La Bible a recueilli des pages affreuses parmi de nombreux récits absolument sublimes. Des pages affreuses où on tue, on extermine. Même les enfants innocents ne sont pas épargnés. Bien souvent, à cause de gens qui ont un comportement différent. Des Juifs qui dévient de la foi commune. Des païens qui ne sont pas de la bonne race. Des ennemis dont on veut s’accaparer le territoire.
Il est difficile de vivre avec des gens différents. Surtout quand nous considérons qu’ils trahissent ce que nous avons de plus cher. Nous sommes tentés de les exclure. Et nous pouvons le faire durement. Très durement même, si nous avons peur, si la différence ou la délinquance crée en nous de l’insécurité.
Aujourd’hui, comme au temps des prophètes et des rois bibliques, on tue encore les gens différents. La planète a ses points chaudes, ses volcans de haine. Ai-je besoin de citer des pays, des régions du monde pour vous convaincre? Ai-je besoin de nommer des races, des continents, des groupes religieux que nous pointons du doigt? Nous sommes durs et nous excluons facilement. Nous brandissons l’excommunication.
Le Christ choisit la voie du dialogue. Quand il s’agit d’un disciple, Jésus propose une démarche très concrète (Cf. Matthieu 18, 15-18). D’abord, parler au frère ou à la soeur qui dévie, seul à seul. Pour essayer de voir clair et chercher ensemble la vérité. Et si cela ne suffit pas, appeler à la rescousse deux ou trois autres personnes. Et s’il le faut, demander à toute l’Église d’entrer dans la conversation, dans le dialogue. Et si le délinquant ou la délinquante refuse encore, considère-le comme un païen ou un publicain, dit Jésus (18, 17).
Cela ne veut pas dire: Mets-le à la porte! Cela veut dire: Repars à zéro. Recommence l’évangélisation de cette personne comme si tu te trouvais en face d’un païen. Agis avec lui ou avec elle comme si c’était Zachée, invite-toi à souper. Mange avec le pécheur, annonce-lui Jésus Christ, comme si c’était la première fois. Parle-lui de la miséricorde de Dieu qui s’est manifestée en Jésus. Parle-lui de la bonne nouvelle de la résurrection qui ouvre une infinie possibilité de victoires sur la mort. Délie-le sur la terre pour qu’il soit délié dans le ciel. Réunis-le à toi et aux autres rassemblés au nom de Jésus Christ, pour que Jésus Christ soit là, au milieu de vous.

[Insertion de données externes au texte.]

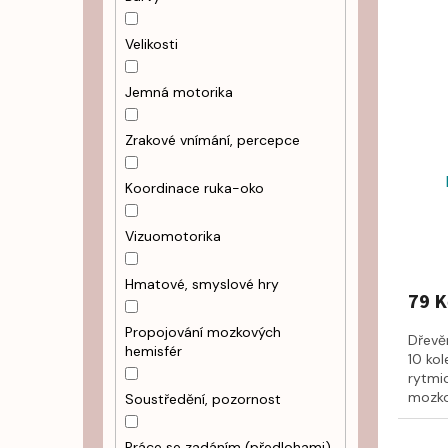
Velikosti
Jemná motorika
Zrakové vnímání, percepce
Koordinace ruka-oko
Vizuomotorika
Hmatové, smyslové hry
79 K
Propojování mozkových
Dřevě
hemisfér
10 kol
rytmic
mozko
Soustředění, pozornost
Práce se zadáním (předlohami)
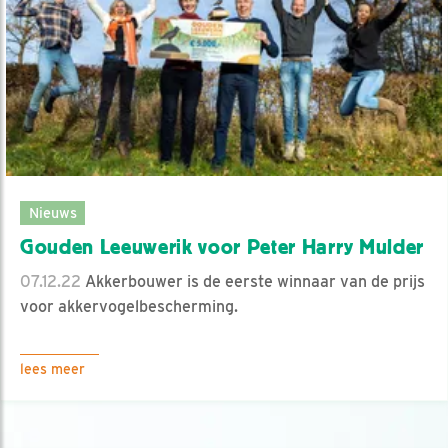
Nieuws
Gouden Leeuwerik voor Peter Harry Mulder
07.12.22
Akkerbouwer is de eerste winnaar van de prijs
voor akkervogelbescherming.
lees meer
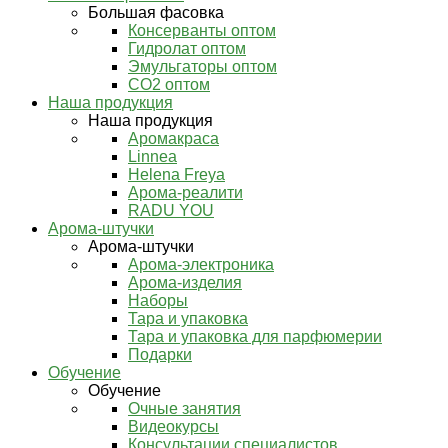
Большая фасовка
Консерванты оптом
Гидролат оптом
Эмульгаторы оптом
СО2 оптом
Наша продукция
Наша продукция
Аромакраса
Linnea
Helena Freya
Арома-реалити
RADU YOU
Арома-штучки
Арома-штучки
Арома-электроника
Арома-изделия
Наборы
Тара и упаковка
Тара и упаковка для парфюмерии
Подарки
Обучение
Обучение
Очные занятия
Видеокурсы
Консультации специалистов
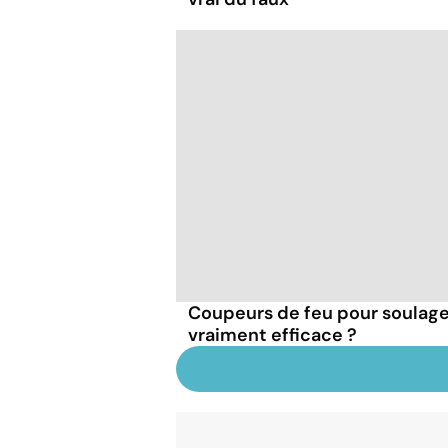
Coupeurs de feu pour soulager
vraiment efficace ?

Ce long processus à entreprendre avec le frère ou la soeur qui s’écarte du droit chemin ne nous suggère-t-il pas une attitude semblable quand il s’agit des autres, de ceux et celles qui ne partagent pas notre foi, ou notre culture, ou notre civilisation? N’est-il pas préférable de choisir la voie du dialogue? Toujours? Ou presque? Aujourd’hui, l’arsenal militaire est à ce point raffiné (sadique serait le terme plus juste!) que la guerre peut rarement être classée parmi les cas de légitime défense. Elle conduit à l’escalade de la violence et aux pires atrocités. Tout le monde y perd. Personne ne gagne vraiment.
Tous les efforts que nous mettons à inventer des armes seraient mieux utilisés à créer d’autres chemins pour résoudre nos conflits. Faut se parler! On y gagne toujours à faire appel au meilleur de la personne, à ce qu’elle porte de profondément humain. Dans le coeur, même le coeur le plus méchant, existe une zone de bonté. Les carapaces les plus récalcitrantes cachent un minimum de tendresse. Chercher la faiblesse qui fait craquer les murs, voilà l’arme qui dissuade, qui change le regard, qui rapproche et réconcilie. La planète est trop petite pour la réduire à un champ de bataille.
La paix je ne l’impose point. Je fonde mon ennemi et sa rancune si je me borne à le soumettre. Il n’est grand que de convertir et convertir c’est recevoir. C’est offrir à chacun, pour qu’il s’y sente à l’aise, un vêtement à sa mesure. Et le même vêtement pour tous. Car toute contradiction n’est qu’absence de génie. (Antoine de St-Exupéry, Citadelle, Paris, Gallimard, 1948, p. 90.)